Top of The data
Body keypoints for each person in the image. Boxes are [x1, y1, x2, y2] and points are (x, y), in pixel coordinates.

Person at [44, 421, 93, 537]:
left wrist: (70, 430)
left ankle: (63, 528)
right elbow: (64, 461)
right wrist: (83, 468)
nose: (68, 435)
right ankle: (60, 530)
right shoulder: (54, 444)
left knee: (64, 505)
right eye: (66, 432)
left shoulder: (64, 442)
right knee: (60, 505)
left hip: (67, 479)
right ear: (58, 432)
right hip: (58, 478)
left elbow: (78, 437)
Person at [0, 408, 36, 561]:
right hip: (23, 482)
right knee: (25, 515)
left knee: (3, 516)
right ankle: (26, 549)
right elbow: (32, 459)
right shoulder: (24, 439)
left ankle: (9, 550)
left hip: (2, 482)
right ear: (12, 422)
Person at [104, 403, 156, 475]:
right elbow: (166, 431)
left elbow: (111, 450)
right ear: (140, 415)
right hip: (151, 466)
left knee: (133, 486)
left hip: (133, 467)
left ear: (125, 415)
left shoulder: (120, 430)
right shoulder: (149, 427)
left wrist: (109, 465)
Bottom of The data
Top of The data
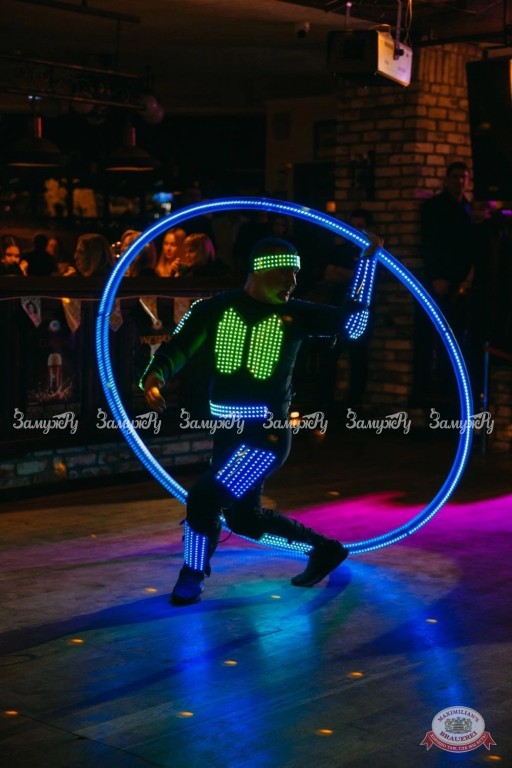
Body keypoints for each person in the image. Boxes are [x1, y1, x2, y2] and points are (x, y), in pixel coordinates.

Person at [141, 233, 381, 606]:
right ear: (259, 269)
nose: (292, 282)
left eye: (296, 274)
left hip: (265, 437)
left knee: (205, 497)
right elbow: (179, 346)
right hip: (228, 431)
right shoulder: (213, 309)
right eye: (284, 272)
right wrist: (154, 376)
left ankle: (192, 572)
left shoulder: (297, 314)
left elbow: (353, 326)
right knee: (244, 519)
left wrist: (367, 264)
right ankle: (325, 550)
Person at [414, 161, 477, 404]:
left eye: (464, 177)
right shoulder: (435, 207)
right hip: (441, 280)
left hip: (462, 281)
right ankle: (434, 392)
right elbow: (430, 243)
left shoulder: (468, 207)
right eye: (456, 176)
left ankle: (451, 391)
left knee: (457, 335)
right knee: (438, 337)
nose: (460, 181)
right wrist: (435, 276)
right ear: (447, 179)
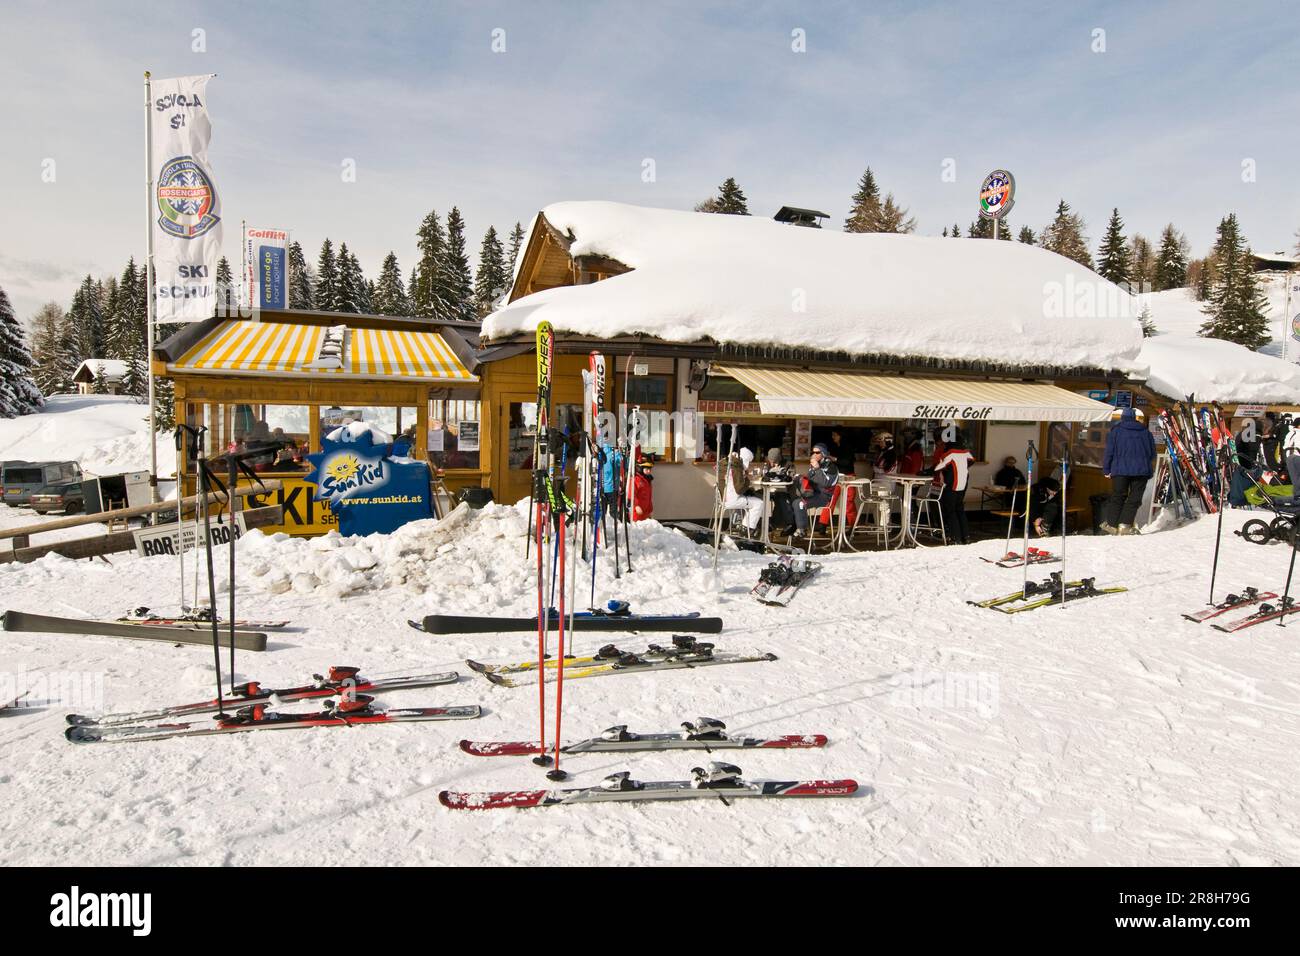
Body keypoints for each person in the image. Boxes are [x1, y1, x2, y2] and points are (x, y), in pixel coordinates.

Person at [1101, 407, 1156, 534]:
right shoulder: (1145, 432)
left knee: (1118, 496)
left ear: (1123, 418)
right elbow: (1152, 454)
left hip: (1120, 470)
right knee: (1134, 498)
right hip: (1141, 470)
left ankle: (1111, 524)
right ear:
Bottom of The data
Both end lines included, restate word for word the lines above from the line with "left hip: (133, 467)" to the line with "left wrist: (109, 465)", and nothing else.

• Answer for the task
left hip: (133, 467)
left ear: (125, 415)
left shoulder: (120, 430)
right shoulder: (149, 427)
left wrist: (109, 465)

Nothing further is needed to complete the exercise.